Glenn Ingram was active in SIGUCCS primarily in the early 1970’s, serving as a member of the Board of Directors and the Vice Chair from 1971 until 1973.  He also chaired the Symposium on Small College Computing in 1973 for SIGUCCS, and participated in numerous SIGUCCS conferences and symposia over the years.

Glenn was the second Ph.D. student in Mathematics at Washington State University, taking his dissertation topic from Numerical Computing.  That led to his being appointed as Director of the Computing Center at Montana State University, which began his long career in computing.  He later served as the Director of  the Computing Center at Washington State, and spent many years in the federal government, first at NSF and then with the National Bureau of Standards, from which he retired as Chief of Scientific Computing.

But Glenn was perhaps best known for his warmth and ability to tell fascinating stories about life on the prairies.  When Glenn was in the room, somehow everyone felt comfortable and happy.  That gift was special, and will be missed.  Glenn passed away on June 5, 2005.

Mervin E. Muller

bullet SICUCCS Board Chair - 1966-1968
bullet SIGUCCS Newsletter Editor - 1966-1968
 


“Merv” Muller was one of the founders of SIGUCCS in 1963, which was then known as “SIGUCC”, for “Special Interest Group on University Computer Centers”, because only large universities had such organizations then.  He served as SIGUCC’s second Chairperson, from 1966-68, while at the University of Wisconsin, Madison.
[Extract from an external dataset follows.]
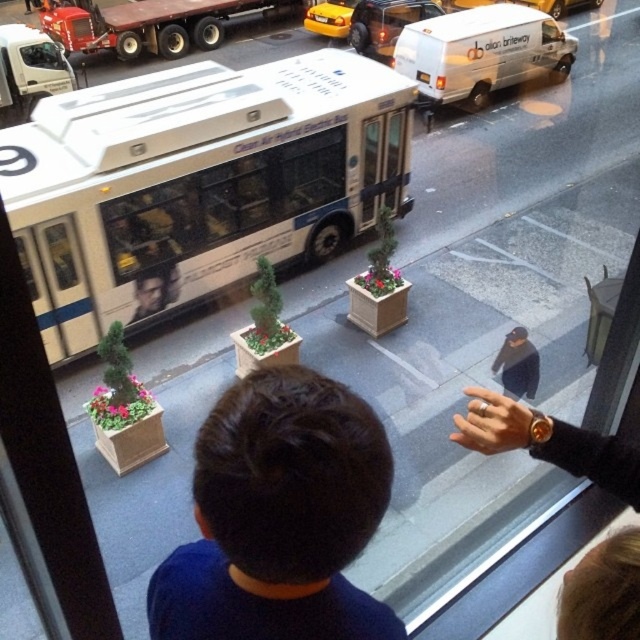
You are standing at point A and want to walk to point B. The path between them is clear except for a small obstacle. If point A is at coordinates point (x=611, y=577) and point B is at coordinates point (x=522, y=337), which direction should you move to reach point B from point A?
His career has been long and quite varied.  Academically, he has been at UCLA, Cornell, Princeton, George Mason, and Wisconsin, and he completed his academic career as Chair of Computer and Information Science (among other positions) at Ohio State, from which he took emeritus status in 1998.  In the “real” world, he spent four years as Director for project “Weld” at IBM, and fourteen years with the World Bank, as Director of Computing Activities and in other senior positions.

During his entire career, he has been active in various professional and scientific organizations, including not only SIGUCCS and ACM, but also AFIPS, The International Statistical Institute, and the World Academy of Productivity Science.  He has been recognized with numerous awards from virtually all of those organizations, and SIGUCCS is proud to join them in saluting one of its “early” own.